TASK DESCRIPTION
Up to and including the line with "indirimleri kaçırmayın! Tamamı", please reproduce the lines below exactly, beginning with the first.

━━ DATA EXTRACTS

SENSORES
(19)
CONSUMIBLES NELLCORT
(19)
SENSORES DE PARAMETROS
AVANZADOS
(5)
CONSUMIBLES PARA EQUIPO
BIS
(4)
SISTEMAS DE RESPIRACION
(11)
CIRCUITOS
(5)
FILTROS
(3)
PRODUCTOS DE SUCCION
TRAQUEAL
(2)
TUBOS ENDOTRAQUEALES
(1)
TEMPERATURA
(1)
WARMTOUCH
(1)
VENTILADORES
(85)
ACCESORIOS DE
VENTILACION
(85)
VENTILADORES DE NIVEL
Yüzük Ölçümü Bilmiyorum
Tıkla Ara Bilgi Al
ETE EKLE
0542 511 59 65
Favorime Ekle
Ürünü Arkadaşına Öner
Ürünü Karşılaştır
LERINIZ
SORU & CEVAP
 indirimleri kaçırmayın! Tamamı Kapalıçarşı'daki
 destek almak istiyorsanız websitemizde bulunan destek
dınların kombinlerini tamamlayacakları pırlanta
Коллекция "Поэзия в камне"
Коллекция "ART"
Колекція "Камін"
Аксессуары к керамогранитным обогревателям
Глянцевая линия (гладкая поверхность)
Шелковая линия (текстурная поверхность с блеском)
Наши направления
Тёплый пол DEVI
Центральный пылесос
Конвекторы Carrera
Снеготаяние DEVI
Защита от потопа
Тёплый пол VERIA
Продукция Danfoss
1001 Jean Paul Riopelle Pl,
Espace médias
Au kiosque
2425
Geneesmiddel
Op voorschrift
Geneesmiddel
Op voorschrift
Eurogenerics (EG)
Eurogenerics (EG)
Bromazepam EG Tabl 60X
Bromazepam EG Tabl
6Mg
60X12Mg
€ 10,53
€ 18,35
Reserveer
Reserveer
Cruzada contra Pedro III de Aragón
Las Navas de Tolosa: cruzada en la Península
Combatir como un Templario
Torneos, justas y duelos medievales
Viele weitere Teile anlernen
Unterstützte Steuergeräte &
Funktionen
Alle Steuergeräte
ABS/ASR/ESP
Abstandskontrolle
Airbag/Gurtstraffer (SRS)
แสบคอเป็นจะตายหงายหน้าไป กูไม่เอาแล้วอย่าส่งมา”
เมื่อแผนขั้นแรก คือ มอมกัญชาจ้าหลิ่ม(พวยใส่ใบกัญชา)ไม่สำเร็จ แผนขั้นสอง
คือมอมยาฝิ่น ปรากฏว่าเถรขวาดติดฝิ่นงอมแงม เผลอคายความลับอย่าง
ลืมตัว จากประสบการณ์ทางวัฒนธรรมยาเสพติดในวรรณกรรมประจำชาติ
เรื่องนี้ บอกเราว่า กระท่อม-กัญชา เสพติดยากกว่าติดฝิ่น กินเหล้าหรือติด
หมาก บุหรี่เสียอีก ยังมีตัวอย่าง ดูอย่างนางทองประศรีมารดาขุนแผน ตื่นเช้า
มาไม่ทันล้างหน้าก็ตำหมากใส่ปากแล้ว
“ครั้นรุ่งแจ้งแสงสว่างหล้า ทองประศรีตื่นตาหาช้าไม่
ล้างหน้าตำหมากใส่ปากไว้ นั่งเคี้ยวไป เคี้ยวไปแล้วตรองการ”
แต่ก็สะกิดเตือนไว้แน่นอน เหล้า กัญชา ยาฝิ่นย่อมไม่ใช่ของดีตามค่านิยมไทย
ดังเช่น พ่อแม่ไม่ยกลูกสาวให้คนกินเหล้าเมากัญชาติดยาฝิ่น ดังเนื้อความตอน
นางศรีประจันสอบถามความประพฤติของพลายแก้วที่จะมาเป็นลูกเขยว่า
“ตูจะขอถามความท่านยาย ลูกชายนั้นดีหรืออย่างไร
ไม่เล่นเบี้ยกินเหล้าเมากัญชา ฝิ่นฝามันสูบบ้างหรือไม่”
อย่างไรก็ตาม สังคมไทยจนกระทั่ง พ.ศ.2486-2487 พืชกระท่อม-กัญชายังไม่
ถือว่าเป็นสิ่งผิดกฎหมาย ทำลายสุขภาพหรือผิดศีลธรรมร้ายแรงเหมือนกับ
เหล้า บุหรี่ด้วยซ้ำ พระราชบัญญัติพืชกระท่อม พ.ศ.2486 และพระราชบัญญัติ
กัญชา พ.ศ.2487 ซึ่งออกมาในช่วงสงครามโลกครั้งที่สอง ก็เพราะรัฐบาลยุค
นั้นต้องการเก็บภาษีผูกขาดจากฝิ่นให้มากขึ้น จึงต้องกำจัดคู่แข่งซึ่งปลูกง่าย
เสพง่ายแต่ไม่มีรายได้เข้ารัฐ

━━━━

EXPECTED ANSWER
SENSORES
(19)
CONSUMIBLES NELLCORT
(19)
SENSORES DE PARAMETROS
AVANZADOS
(5)
CONSUMIBLES PARA EQUIPO
BIS
(4)
SISTEMAS DE RESPIRACION
(11)
CIRCUITOS
(5)
FILTROS
(3)
PRODUCTOS DE SUCCION
TRAQUEAL
(2)
TUBOS ENDOTRAQUEALES
(1)
TEMPERATURA
(1)
WARMTOUCH
(1)
VENTILADORES
(85)
ACCESORIOS DE
VENTILACION
(85)
VENTILADORES DE NIVEL
Yüzük Ölçümü Bilmiyorum
Tıkla Ara Bilgi Al
ETE EKLE
0542 511 59 65
Favorime Ekle
Ürünü Arkadaşına Öner
Ürünü Karşılaştır
LERINIZ
SORU & CEVAP
 indirimleri kaçırmayın! Tamamı Kapalıçarşı'daki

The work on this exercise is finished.